En general, no confío en los estudiantes. Me traen recuerdos de salas de conferencias colmadas de olor a tiza, de cuadernos con hojas que se arrancan, de jóvenes arrogantes con el aspecto satisfecho y relamido de los lobos en otoño, después de un verano de abundante caza.
Recuerdo las clases vespertinas en el salón atestado. Afuera, la lluvia oscurece los caminos de cemento, bate las hojas y hace crecer en despavoridos remolinos a Strawberry Creek, el arroyo de la universidad. Los estudiantes se adormecen en el sopor del aula.

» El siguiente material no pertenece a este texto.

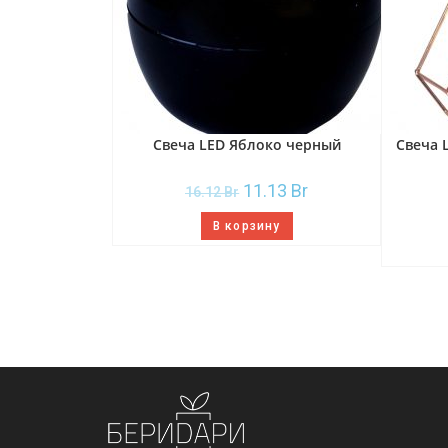
Свеча LED Яблоко черный
Свеча 
11.13
Br
16.12
Br
В корзину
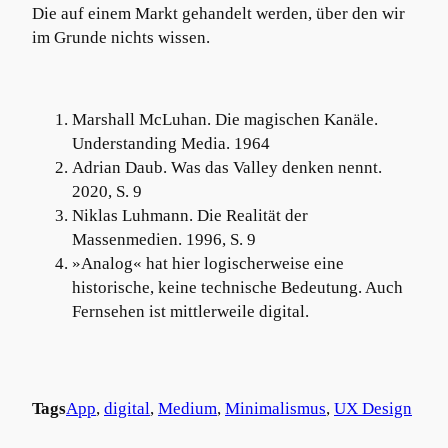
Die auf einem Markt gehandelt werden, über den wir
im Grunde nichts wissen.
Marshall McLuhan. Die magischen Kanäle.
Understanding Media. 1964
Adrian Daub. Was das Valley denken nennt.
2020, S. 9
Niklas Luhmann. Die Realität der
Massenmedien. 1996, S. 9
»Analog« hat hier logischerweise eine
historische, keine technische Bedeutung. Auch
Fernsehen ist mittlerweile digital.
Tags
App
, 
digital
, 
Medium
, 
Minimalismus
, 
UX Design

Sé que no puedo dejar que vean mi verdadero yo, delgado, hambriento y empapado como un gato vagabundo que se acurruca debajo de un coche aparcado para refugiarse un instante de la lluvia. La universidad es mi refugio temporal; para conservar este cargo académico debo despertar a estas bestias somnolientas y enseñarles algo, hacerles pestañear, sacudir sus cabezotas, y buscar respuestas en sus mentes perezosas. Debo insuflar vida en el aire polvoriento.

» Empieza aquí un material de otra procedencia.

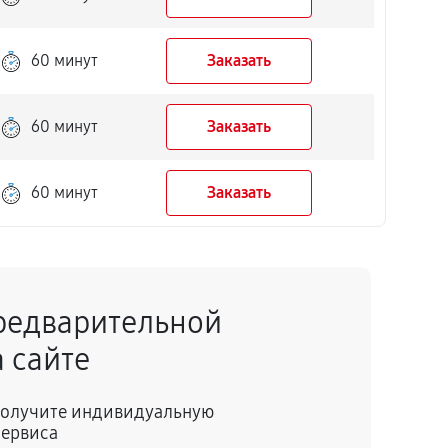
60 минут
Заказать
60 минут
Заказать
60 минут
Заказать
редварительной
 сайте
 получите индивидуальную
сервиса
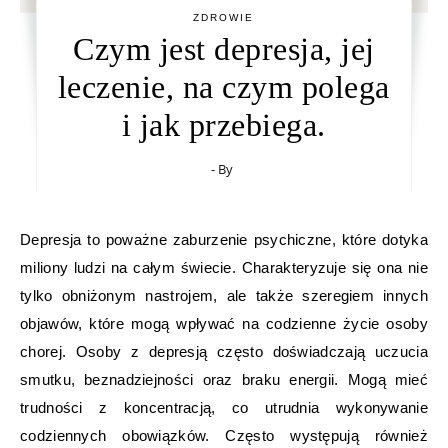
ZDROWIE
Czym jest depresja, jej
leczenie, na czym polega
i jak przebiega.
- By
Depresja to poważne zaburzenie psychiczne, które dotyka
miliony ludzi na całym świecie. Charakteryzuje się ona nie
tylko obniżonym nastrojem, ale także szeregiem innych
objawów, które mogą wpływać na codzienne życie osoby
chorej. Osoby z depresją często doświadczają uczucia
smutku, beznadziejności oraz braku energii. Mogą mieć
trudności z koncentracją, co utrudnia wykonywanie
codziennych obowiązków. Często występują również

Dicto mis clases tal como un chamán conjura las fuerzas de los espíritus para que cobren vida. Me esfuerzo: arrojo preguntas como peñascos, zarandeo anécdotas sobre mi cabeza como si fueran bolos, invoco visiones de rituales fúnebres y de ciudades antiguas; doy vueltas, camino, siempre me muevo. Tengo miedo, pero los mantengo a raya, alerta pero cautelosa, algo confundida, siempre en guardia. Nadie se duerme. Conservo mi puesto.
El viernes, día Cib, es representado en los jeroglíficos con una concha, símbolo del renacimiento, del paso por el submundo y del regreso a la luz. No sé qué dios rige este día.
El viernes, la tensión pendía del aire, corría junto a las lagartijas sobre las rocas, susurraba en el viento con los pastos. El cuerpo me dolía, y toda la noche había seguido congestionada y con escalofríos. La fiebre, aunque escasa, me ponía irritable e inquieta.
Al fumar, el pecho me temblaba y el corazón parecía latir demasiado deprisa.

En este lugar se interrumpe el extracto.